--- WHAT IS EXPECTED ---
For the data that follows, report how many lines contain the word "important", and nothing else.

[Page images and extracted text]
□ □ □ □

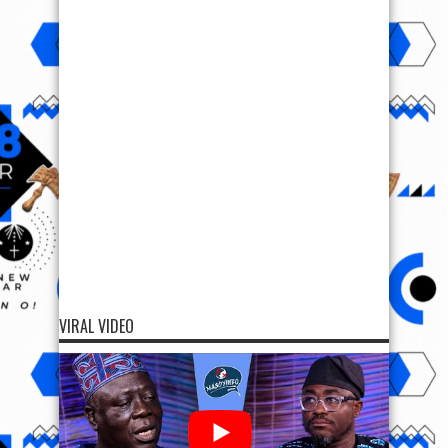
VIRAL VIDEO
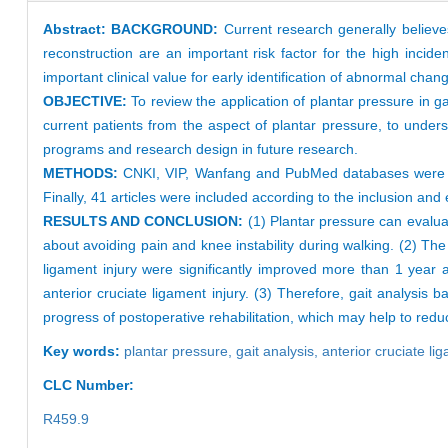
Abstract:
BACKGROUND:
Current research generally believe
reconstruction are an important risk factor for the high inciden
important clinical value for early identification of abnormal chang
OBJECTIVE:
To review the application of plantar pressure in gai
current patients from the aspect of plantar pressure, to unders
programs and research design in future research.
METHODS:
CNKI, VIP, Wanfang and PubMed databases were sear
Finally, 41 articles were included according to the inclusion and e
RESULTS AND CONCLUSION:
(1) Plantar pressure can evaluate
about avoiding pain and knee instability during walking. (2) The
ligament injury were significantly improved more than 1 year 
anterior cruciate ligament injury. (3) Therefore, gait analysis
progress of postoperative rehabilitation, which may help to redu
Key words:
plantar pressure,
gait analysis,
anterior cruciate li
CLC Number:
R459.9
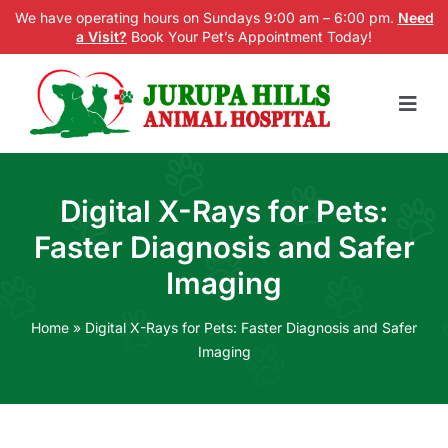
Skip
We have operating hours on Sundays 9:00 am – 6:00 pm.
Need
a Visit?
Book Your Pet’s Appointment Today!
to
content
Togg
Navig
Home
Digital X-Rays for Pets:
Services
Faster Diagnosis and Safer
New Patients
Imaging
Blog
Home
»
Digital X-Rays for Pets: Faster Diagnosis and Safer
Imaging
About us
Contact Us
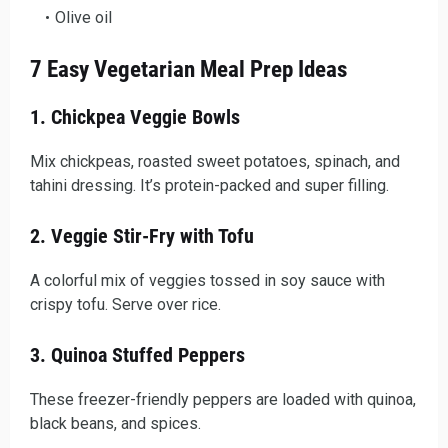
Olive oil
7 Easy Vegetarian Meal Prep Ideas
1. Chickpea Veggie Bowls
Mix chickpeas, roasted sweet potatoes, spinach, and
tahini dressing. It’s protein-packed and super filling.
2. Veggie Stir-Fry with Tofu
A colorful mix of veggies tossed in soy sauce with
crispy tofu. Serve over rice.
3. Quinoa Stuffed Peppers
These freezer-friendly peppers are loaded with quinoa,
black beans, and spices.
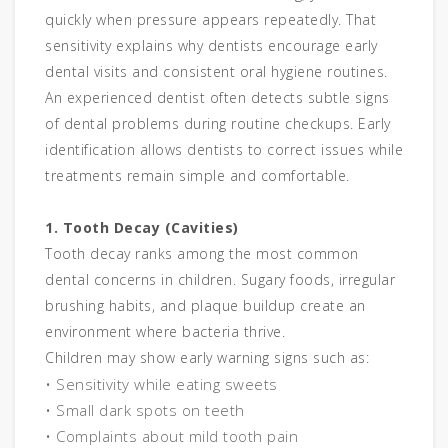
quickly when pressure appears repeatedly. That
sensitivity explains why dentists encourage early
dental visits and consistent oral hygiene routines.
An experienced dentist often detects subtle signs
of dental problems during routine checkups. Early
identification allows dentists to correct issues while
treatments remain simple and comfortable.
1. Tooth Decay (Cavities)
Tooth decay ranks among the most common
dental concerns in children. Sugary foods, irregular
brushing habits, and plaque buildup create an
environment where bacteria thrive.
Children may show early warning signs such as:
• Sensitivity while eating sweets
• Small dark spots on teeth
• Complaints about mild tooth pain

□ □ □ □

--- THE COMPLETED TASK ---
2